Kernel Launch Routines

NVSHMEMX_COLLECTIVE_LAUNCH

int nvshmemx_collective_launch(const void *func, dim3 gridDims, dim3 blockDims, void **args, size_t sharedMem, cudaStream_t stream)
func [IN]
A pointer to the function to launch on the device.
gridDims [IN]
The grid dimensions.
blockDims [IN]
The block dimensions.
args [IN]
Arguments to be passed to the device function.
sharedMem [IN]
The size of the shared memory.
stream [IN]
The stream on which the kernel should be launched.

Description

The nvshmemx_collective_launch function must be used to launch CUDA kernels on the GPU when the CUDA kernels use NVSHMEM synchronization or collective APIs. This call is collective across the PEs in the NVSHMEM job. It takes the same parameters as a CUDA kernel launch API. It uses a single device CUDA cooperative launch and hence provides all its guarantees. If a CUDA kernel in a PE calls a synchronizing NVSHMEM API (such as nvshmem_wait, nvshmem_barrier, nvshmem_barrier_all, or any other collective operation), then it is required to be launched using this API. Any CUDA kernel not using synchronizing NVSHMEM APIs (or not using NVSHMEM APIs at all), is not required to be launched by this API.

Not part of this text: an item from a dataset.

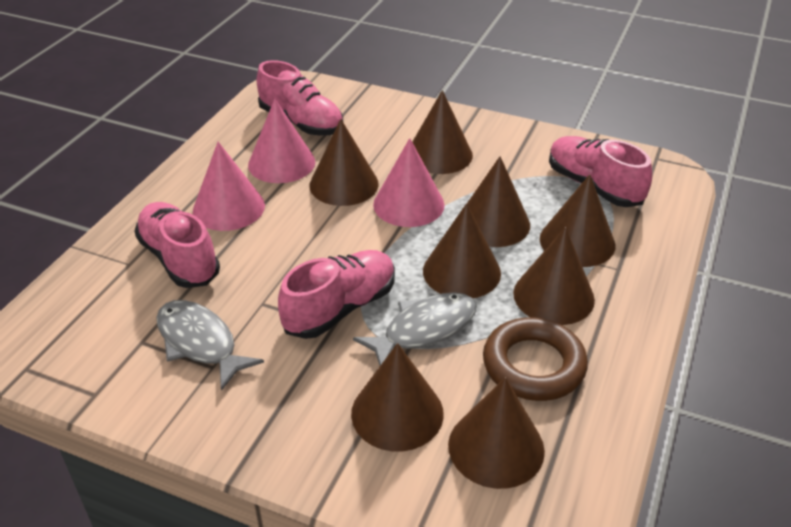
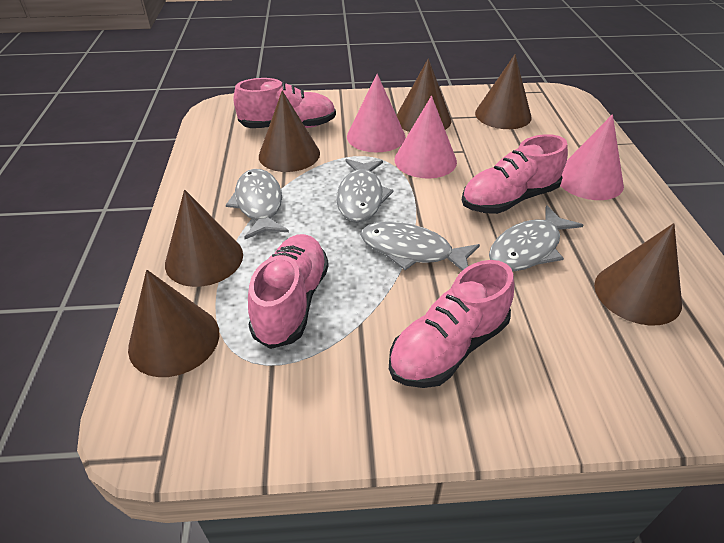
brown cone: 8 -> 6
brown ring: 1 -> 0
grey fish: 2 -> 4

Specify gridDim or set it to 0. When gridDim is set to 0, the NVSHMEM runtime picks the largest grid size that can be used for the given kernel with CUDA cooperative launch on the current GPU.

Returns

Returns 0 on success or an error code on failure.

NVSHMEMX_COLLECTIVE_LAUNCH_QUERY_GRIDSIZE

int nvshmemx_collective_launch_query_gridsize(const void *func, dim3 blockDims, void **args, size_t sharedMem, int *gridsize)
func [IN]
A pointer to the function to launch on the device.
blockDims [IN]
The block dimensions.
args [IN]
Arguments to be passed to the device function.
sharedMem [IN]
The size of the shared memory.
gridsize [OUT]
The function returns in this variable the largest number of blocks (grid size) that can be used for collective launch.

Description

The nvshmemx_collective_launch_query_gridsize call is used to query the largest grid size that can be used for the given kernel with CUDA cooperative launch on the current GPU. The return value of this function can be passed as an argument to nvshmemx_collective_launch.

Returns

Returns 0 on success or an error code on failure.